To create a copy of an export job:

  1. Right-click the export job and select "Duplicate" or highlight the export job and select "Edit" → "Duplicate" in the menu bar. The dialog 'Duplicate: Export Job' opens.
  2. Enter the name for the duplicated export job and confirm with "Duplicate". The export job is saved in the same folder, the original export job is saved in.

    INFO: If you don't rename the duplicated export job in the dialog, it is named "Copy of <original export job>".

Running an Export Job#

To run an export job:

  1. Right-click the export job and select "Run" or highlight the export job and click on the "Run" icon in the icon bar or highlight the export job and select "File" → "Run" in the menu bar. The export job proceeds. Running the export job is finished when the check in the column 'Status' is green.

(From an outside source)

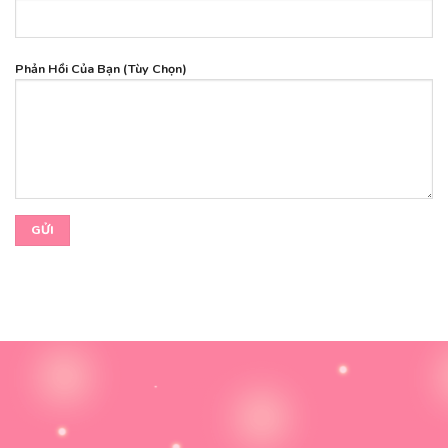
Phản Hồi Của Bạn (Tùy Chọn)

    INFO: The job is not run when the check in the column 'Status' is red.

INFO

Export jobs run as a single task if the source sheet is sorted. The sorted sheet can be generated in parallel in the Workbook, but the export job forces the job to run as a single task. To get around this, create a filter on the primary export sheet restricting it to a specific range and select the option to create this filter in a new sheet. Do this multiple times until all of the data is filtered out into separate sheets. Once done, run export jobs against these newly created sheets.

The default configuration has Hadoop distributing the export job to increase performance. The number of split files depends on the amount of data in the export. Each of the split files is exported with an attached sequence number starting with '_00000'. It is possible to configure the export to go to a single file but isn't recommended unless necessary as it may cause performance slowdowns with larger files.

Deleting an Export Job#

To delete an export job:

  1. Right-click the export job and select "Delete" or highlight the export job and select "Edit" → "Delete" in the menu bar. The dialog 'Delete Export Job:<export job name>' opens.
  2. Confirm with "Delete". The export job is deleted.

Priorizing an Export Job in the Job Scheduler#

If needed, you can execute priorized export jobs by bypassing the Job Scheduler's queue. For that, according role capabilities are needed as well as cluster resources.

To priorize an export job when configuring it in the export job wizard, simply mark the check box "Bypass Internal Job Queue". The export job will be executed right after finishing the import job wizard.